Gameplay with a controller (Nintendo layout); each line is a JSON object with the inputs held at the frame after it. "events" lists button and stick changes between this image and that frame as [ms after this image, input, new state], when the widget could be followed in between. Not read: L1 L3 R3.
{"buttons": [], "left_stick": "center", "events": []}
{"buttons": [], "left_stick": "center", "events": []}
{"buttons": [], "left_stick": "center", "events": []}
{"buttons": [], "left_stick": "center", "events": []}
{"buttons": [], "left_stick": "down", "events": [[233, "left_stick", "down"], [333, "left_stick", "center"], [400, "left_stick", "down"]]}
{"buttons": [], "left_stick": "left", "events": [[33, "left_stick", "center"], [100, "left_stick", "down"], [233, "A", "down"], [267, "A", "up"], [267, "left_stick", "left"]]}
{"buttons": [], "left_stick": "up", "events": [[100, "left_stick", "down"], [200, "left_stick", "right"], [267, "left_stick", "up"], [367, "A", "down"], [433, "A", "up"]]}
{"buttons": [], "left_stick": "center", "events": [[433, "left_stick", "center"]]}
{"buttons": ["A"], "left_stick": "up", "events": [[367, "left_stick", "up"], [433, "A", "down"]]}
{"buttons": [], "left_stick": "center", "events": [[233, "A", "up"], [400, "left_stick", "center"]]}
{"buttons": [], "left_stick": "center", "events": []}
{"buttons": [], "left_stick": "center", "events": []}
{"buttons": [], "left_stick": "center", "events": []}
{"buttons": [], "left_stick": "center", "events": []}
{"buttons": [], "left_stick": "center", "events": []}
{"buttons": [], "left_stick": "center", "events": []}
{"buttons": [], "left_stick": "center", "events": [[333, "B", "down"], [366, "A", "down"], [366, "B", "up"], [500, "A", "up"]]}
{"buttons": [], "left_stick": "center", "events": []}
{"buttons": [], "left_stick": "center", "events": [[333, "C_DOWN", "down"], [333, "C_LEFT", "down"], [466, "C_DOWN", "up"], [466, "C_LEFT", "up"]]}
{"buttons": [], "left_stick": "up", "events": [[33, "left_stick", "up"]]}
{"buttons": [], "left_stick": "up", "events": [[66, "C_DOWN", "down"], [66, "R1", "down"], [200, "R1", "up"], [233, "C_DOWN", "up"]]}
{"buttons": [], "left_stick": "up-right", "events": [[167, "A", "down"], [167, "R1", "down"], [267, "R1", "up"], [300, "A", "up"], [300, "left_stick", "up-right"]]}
○ ○ ○ ○ ○ ○ ○
▶ _TASK DIRECTIONS_
Which of the lines above hold the string "right"? Copy each one.

▶ _FINAL ANSWER_
{"buttons": [], "left_stick": "up", "events": [[100, "left_stick", "down"], [200, "left_stick", "right"], [267, "left_stick", "up"], [367, "A", "down"], [433, "A", "up"]]}
{"buttons": [], "left_stick": "up-right", "events": [[167, "A", "down"], [167, "R1", "down"], [267, "R1", "up"], [300, "A", "up"], [300, "left_stick", "up-right"]]}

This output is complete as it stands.